==== Source document ====

Local French-language media include La Presse de Tunisie, L'Economiste Maghrébin, Tunivisions, Le Temps.

Sub-Saharan Africa

According to the High Council of the International Organization of the Francophonie, in 2010, 96.2 million French speakers were living in various countries in Africa. French has been imported to most of these countries through colonization, and it is not a mother tongue to most residents. African standards of French differ from European ones. Some linguists discuss a "second French language" or even an "African French language".

According to Paul Wald, "The notion of ownership of an imported language begins when – despite its identification as a foreign and/or vernacular language – its use does not imply a relationship with the foreigner." French can thus be considered the result of functional and vernacular ownerships, satisfying the needs of a society with new sociocultural and socioeconomic realities. French has begun developing into almost independent varieties, with creation of different types of slang by speakers with a sufficient knowledge of French. Examples include the Ivorian jargon "Nouchi" in Abidjan and the Cameroonian "Camfranglais", which is a mixture of French and English with elements of indigenous languages.

Benin

French is the sole official language of Benin. According to a 2014 survey, 57.3% of residents of Cotonou over the age of 15 could read and write French. Knowledge of French is considered important for employment, bureaucracy, education but also in everyday life. 34% of the population was Francophone in 2002, up from 23% in 1992. There are strong regional differences, with the ability to speak French being more common in the south of the country. The Atlantique and Littoral departments have a French-speaking majority. French speakers are more commonly men than women, owing to a disparity in access to education.

Burkina Faso

French is the sole official language of Burkina Faso. In Ouagadougou, 49.4% of the population aged 15 and older can read and write French. At the national level French was the first language for 1.66% of the population in 2006 (up from 0.75% in 1996), reaching 9.54% in the capital, where it is the second most spoken language, behind Dioula.

==== Dataset records ====

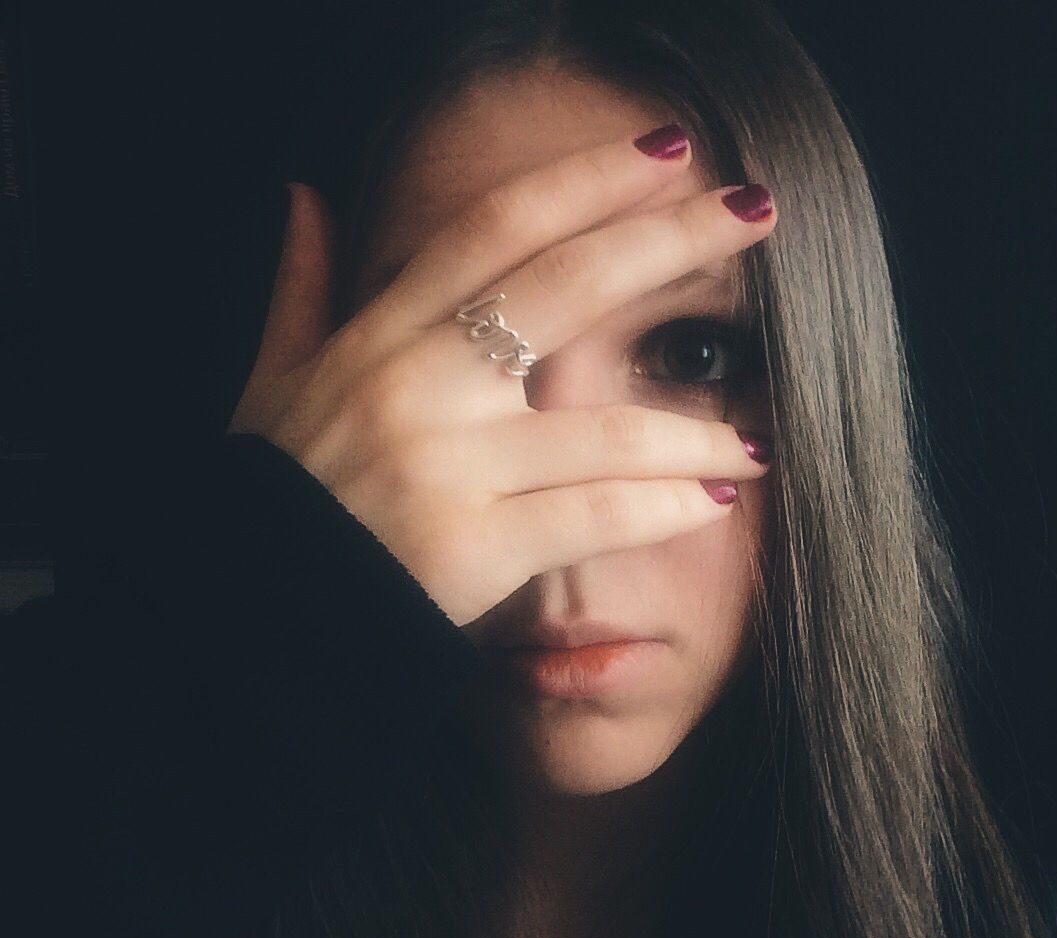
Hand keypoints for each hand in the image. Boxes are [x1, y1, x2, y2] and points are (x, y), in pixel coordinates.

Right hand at [227, 133, 776, 627]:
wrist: (249, 615)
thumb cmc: (277, 497)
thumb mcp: (270, 384)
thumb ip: (299, 292)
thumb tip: (306, 200)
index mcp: (379, 335)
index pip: (495, 230)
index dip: (585, 181)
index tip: (666, 153)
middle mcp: (417, 383)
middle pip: (566, 288)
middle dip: (669, 242)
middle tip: (757, 214)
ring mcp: (444, 464)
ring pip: (604, 428)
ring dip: (696, 431)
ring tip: (758, 438)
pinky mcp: (469, 545)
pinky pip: (594, 515)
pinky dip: (664, 508)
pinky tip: (714, 501)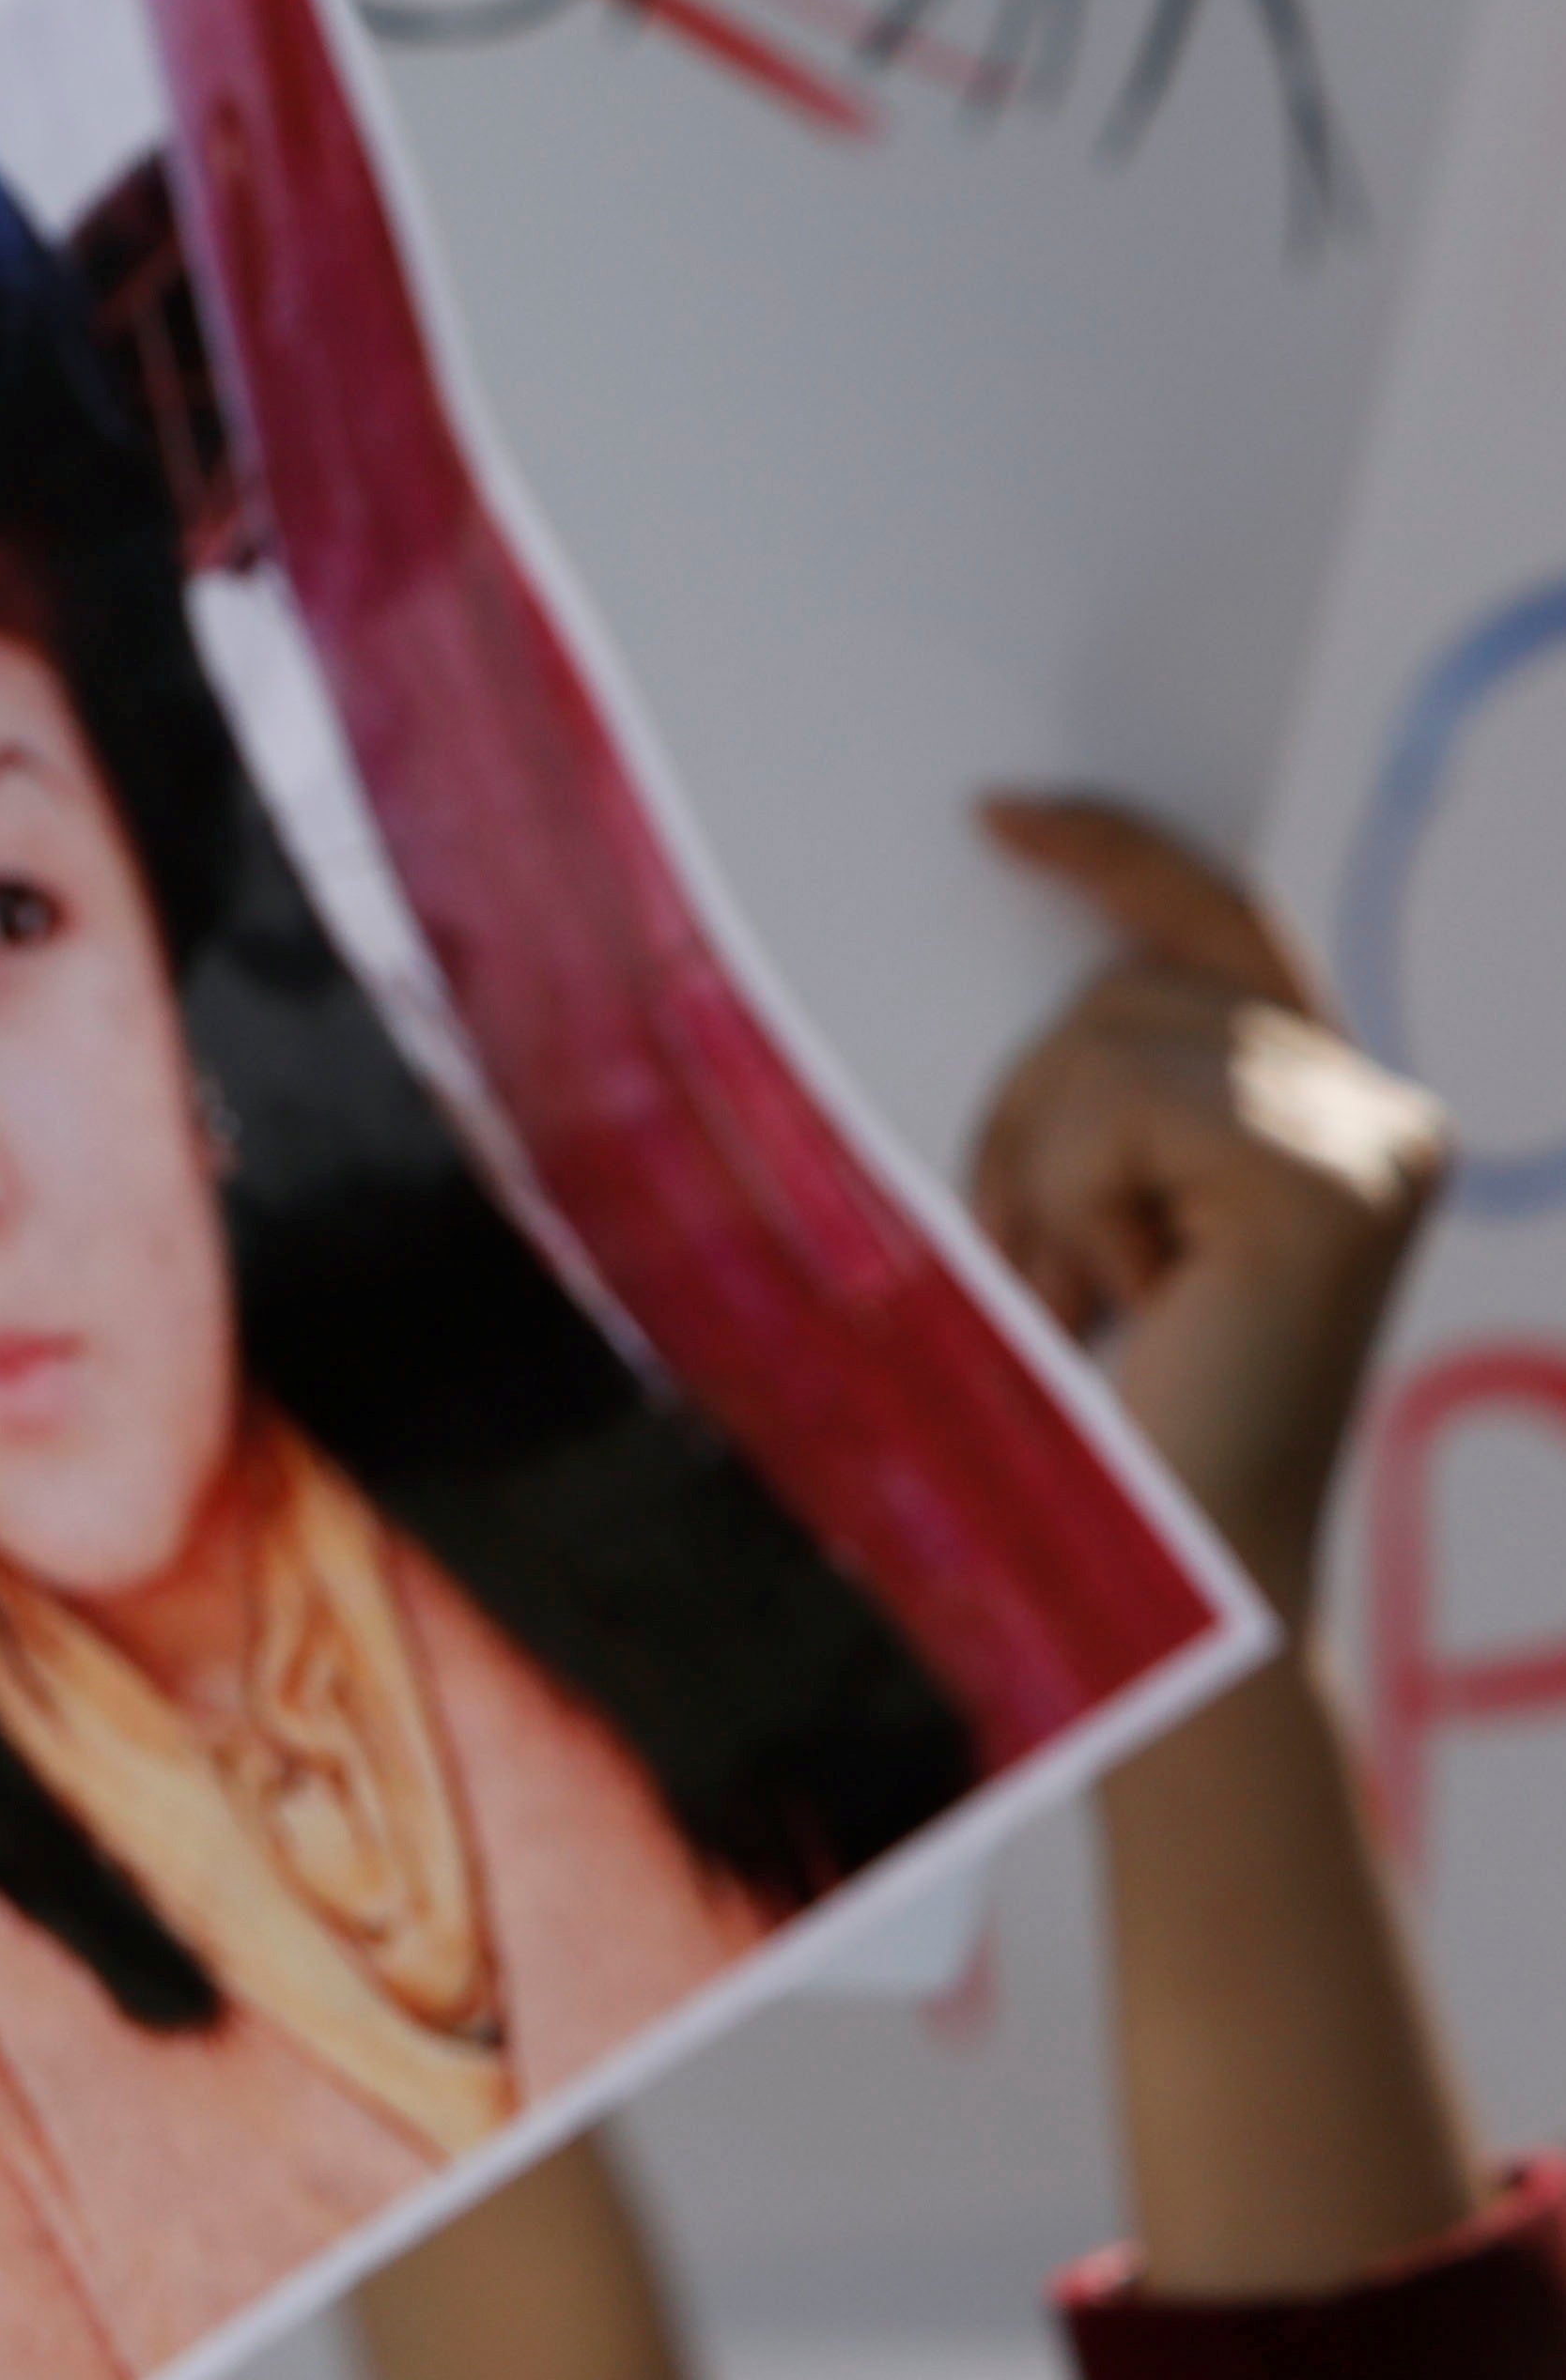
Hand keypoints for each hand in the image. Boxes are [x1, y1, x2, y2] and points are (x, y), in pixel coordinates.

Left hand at [970, 794, 1445, 1617]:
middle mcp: (1382, 1112)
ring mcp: (1371, 1143)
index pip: (1222, 927)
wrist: (1172, 1567)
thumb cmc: (1107, 1410)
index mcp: (1336, 1113)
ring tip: (1082, 1294)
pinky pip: (1117, 1106)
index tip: (997, 813)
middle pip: (1122, 994)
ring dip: (1037, 1171)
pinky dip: (1070, 1199)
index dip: (1117, 857)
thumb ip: (1105, 1102)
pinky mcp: (1328, 1183)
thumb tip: (1024, 961)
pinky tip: (1121, 1301)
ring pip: (1100, 1044)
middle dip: (1028, 1117)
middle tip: (1045, 1264)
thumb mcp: (1099, 1219)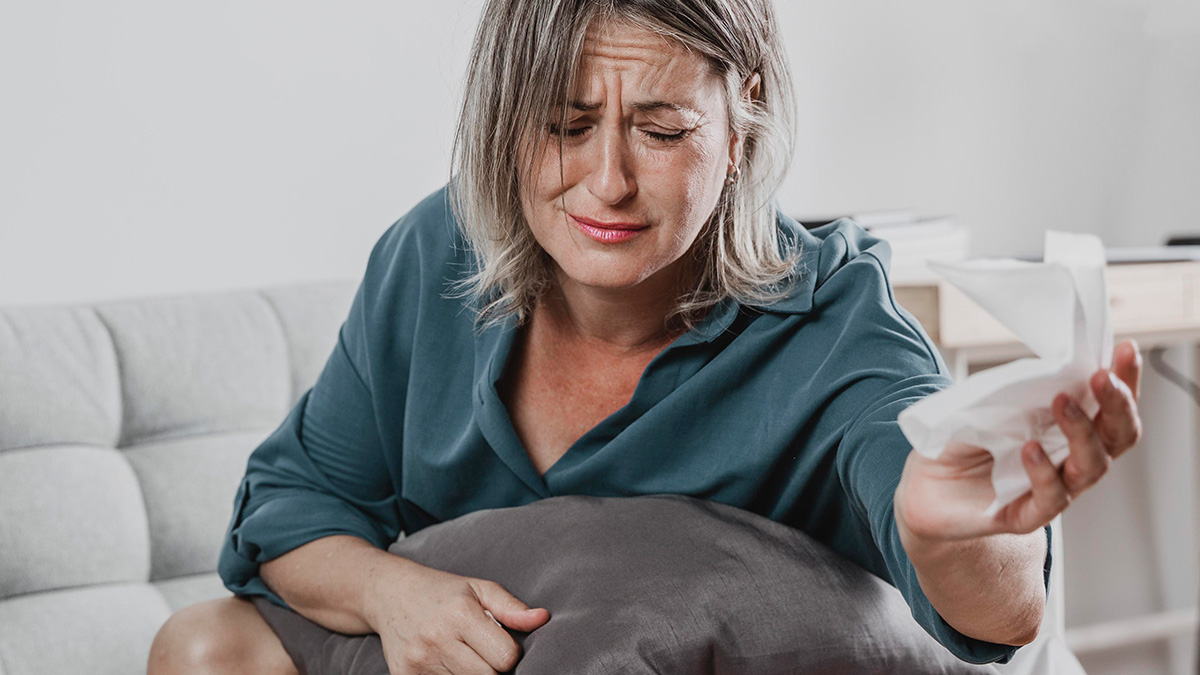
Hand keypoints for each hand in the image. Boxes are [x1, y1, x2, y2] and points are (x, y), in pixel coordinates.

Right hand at [362, 559, 549, 673]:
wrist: (389, 594)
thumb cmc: (443, 592)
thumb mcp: (479, 589)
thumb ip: (511, 607)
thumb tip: (542, 619)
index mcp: (460, 614)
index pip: (505, 657)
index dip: (509, 653)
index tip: (500, 643)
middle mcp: (437, 638)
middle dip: (492, 668)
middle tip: (483, 652)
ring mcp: (418, 662)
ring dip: (470, 674)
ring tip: (463, 654)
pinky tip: (445, 663)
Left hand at [895, 340, 1142, 543]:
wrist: (922, 486)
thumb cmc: (960, 441)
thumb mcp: (986, 404)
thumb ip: (1018, 390)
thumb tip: (1049, 367)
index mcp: (1068, 430)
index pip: (1110, 406)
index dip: (1125, 380)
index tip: (1126, 349)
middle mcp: (1070, 461)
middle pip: (1118, 436)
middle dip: (1118, 404)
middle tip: (1103, 376)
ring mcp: (1053, 490)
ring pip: (1091, 467)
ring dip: (1081, 431)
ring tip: (1063, 402)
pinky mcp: (1025, 516)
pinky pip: (1049, 498)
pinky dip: (1043, 471)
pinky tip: (1030, 448)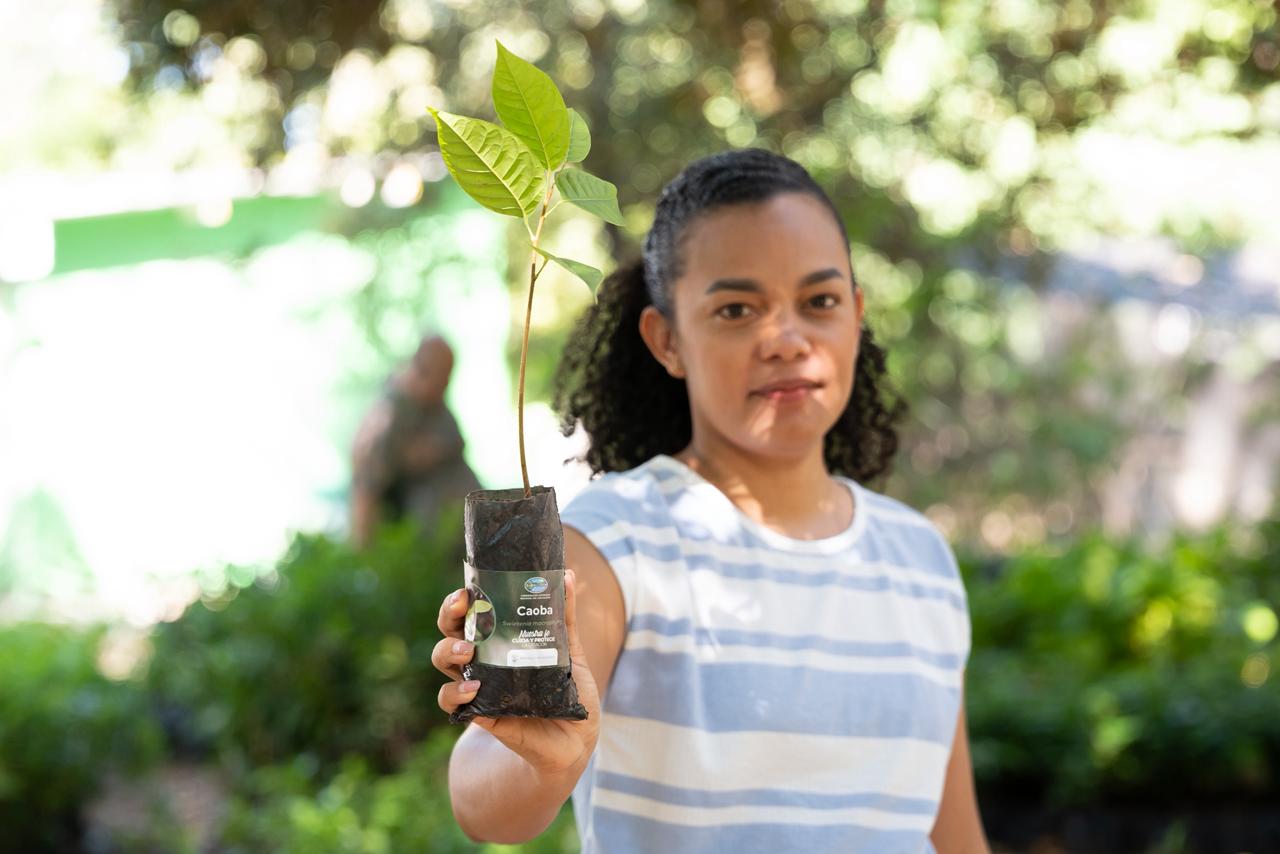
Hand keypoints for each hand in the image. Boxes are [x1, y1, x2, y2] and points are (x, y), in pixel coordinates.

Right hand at [432, 569, 601, 778]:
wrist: (575, 739)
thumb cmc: (570, 691)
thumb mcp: (571, 650)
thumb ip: (566, 616)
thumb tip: (566, 574)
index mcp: (500, 640)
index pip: (471, 613)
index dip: (461, 599)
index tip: (467, 589)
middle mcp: (483, 660)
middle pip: (449, 630)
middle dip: (448, 615)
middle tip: (461, 607)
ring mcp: (478, 686)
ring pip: (443, 661)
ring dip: (448, 651)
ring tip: (467, 651)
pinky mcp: (480, 713)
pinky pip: (452, 702)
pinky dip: (457, 693)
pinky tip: (475, 688)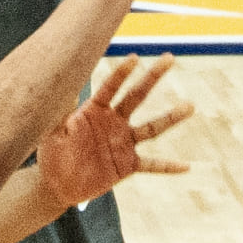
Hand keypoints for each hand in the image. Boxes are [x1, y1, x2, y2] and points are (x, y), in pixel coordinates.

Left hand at [35, 56, 194, 209]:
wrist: (57, 185)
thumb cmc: (52, 155)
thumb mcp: (52, 134)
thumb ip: (60, 115)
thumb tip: (64, 91)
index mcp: (95, 110)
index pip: (111, 87)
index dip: (122, 73)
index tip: (135, 58)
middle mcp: (114, 122)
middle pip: (137, 96)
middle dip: (152, 77)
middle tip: (169, 58)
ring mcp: (123, 143)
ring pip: (152, 128)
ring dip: (171, 118)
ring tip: (190, 106)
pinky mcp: (128, 165)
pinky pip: (152, 165)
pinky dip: (168, 167)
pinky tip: (186, 167)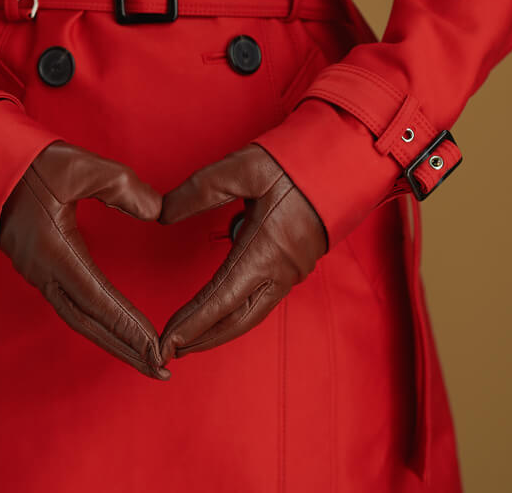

====

> Your task
From the text on French in Africa, return the stretch from "French is the sole official language of Benin." through "access to education.", copied word for word.

> Problem solution
French is the sole official language of Benin. According to a 2014 survey, 57.3% of residents of Cotonou over the age of 15 could read and write French. Knowledge of French is considered important for employment, bureaucracy, education but also in everyday life. 34% of the population was Francophone in 2002, up from 23% in 1992. There are strong regional differences, with the ability to speak French being more common in the south of the country. The Atlantique and Littoral departments have a French-speaking majority. French speakers are more commonly men than women, owing to a disparity in access to education.